*Records supplied*.
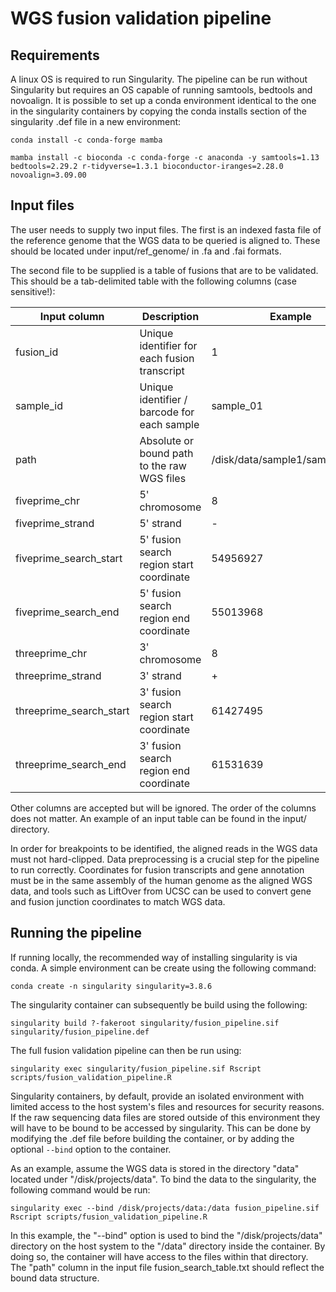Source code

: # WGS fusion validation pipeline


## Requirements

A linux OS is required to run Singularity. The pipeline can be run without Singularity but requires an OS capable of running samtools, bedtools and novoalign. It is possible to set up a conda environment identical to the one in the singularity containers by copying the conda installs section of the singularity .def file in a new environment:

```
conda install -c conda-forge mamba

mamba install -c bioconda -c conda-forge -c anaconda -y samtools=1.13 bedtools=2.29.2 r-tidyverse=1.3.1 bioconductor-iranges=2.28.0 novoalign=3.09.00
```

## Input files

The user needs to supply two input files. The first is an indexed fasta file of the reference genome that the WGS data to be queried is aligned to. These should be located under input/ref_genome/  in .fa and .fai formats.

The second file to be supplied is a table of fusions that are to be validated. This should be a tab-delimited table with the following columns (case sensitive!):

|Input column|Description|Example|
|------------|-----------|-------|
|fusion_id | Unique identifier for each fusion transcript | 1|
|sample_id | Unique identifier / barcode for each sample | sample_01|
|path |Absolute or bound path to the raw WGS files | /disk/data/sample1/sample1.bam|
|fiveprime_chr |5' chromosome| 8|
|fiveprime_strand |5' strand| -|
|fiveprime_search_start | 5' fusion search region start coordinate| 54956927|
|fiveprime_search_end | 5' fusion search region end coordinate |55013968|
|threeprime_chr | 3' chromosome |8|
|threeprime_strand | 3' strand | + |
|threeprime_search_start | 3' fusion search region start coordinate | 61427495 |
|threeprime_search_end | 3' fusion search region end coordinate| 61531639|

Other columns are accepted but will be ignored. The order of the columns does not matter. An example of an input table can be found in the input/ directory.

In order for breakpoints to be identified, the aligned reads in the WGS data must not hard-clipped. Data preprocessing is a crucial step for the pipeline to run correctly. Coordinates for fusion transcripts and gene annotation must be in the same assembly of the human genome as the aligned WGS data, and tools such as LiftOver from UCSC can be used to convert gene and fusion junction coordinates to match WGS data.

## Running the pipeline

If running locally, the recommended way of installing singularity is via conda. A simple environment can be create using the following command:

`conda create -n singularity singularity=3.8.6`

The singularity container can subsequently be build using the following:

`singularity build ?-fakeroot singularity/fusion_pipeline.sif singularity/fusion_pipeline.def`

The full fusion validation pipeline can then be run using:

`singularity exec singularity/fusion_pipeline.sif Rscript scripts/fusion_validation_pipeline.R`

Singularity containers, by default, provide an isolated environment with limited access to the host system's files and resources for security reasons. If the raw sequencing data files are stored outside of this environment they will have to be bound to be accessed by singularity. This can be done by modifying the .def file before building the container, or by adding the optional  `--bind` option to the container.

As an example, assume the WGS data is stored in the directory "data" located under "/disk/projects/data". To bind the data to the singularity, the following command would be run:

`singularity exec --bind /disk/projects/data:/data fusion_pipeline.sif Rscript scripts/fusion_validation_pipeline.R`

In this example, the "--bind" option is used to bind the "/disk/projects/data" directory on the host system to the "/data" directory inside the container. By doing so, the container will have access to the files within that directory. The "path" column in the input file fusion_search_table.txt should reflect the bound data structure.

*Exercise brief*. Starting at the first line of the listing above, write out each line exactly and nothing else until you reach the line containing "The user needs", which is included as well; omit all pictures.

*Answer to this exercise*.
Source code

: # WGS fusion validation pipeline


## Requirements

A linux OS is required to run Singularity. The pipeline can be run without Singularity but requires an OS capable of running samtools, bedtools and novoalign. It is possible to set up a conda environment identical to the one in the singularity containers by copying the conda installs section of the singularity .def file in a new environment:

```
conda install -c conda-forge mamba

mamba install -c bioconda -c conda-forge -c anaconda -y samtools=1.13 bedtools=2.29.2 r-tidyverse=1.3.1 bioconductor-iranges=2.28.0 novoalign=3.09.00
```

## Input files

The user needs to supply two input files. The first is an indexed fasta file of the reference genome that the WGS data to be queried is aligned to. These should be located under input/ref_genome/  in .fa and .fai formats.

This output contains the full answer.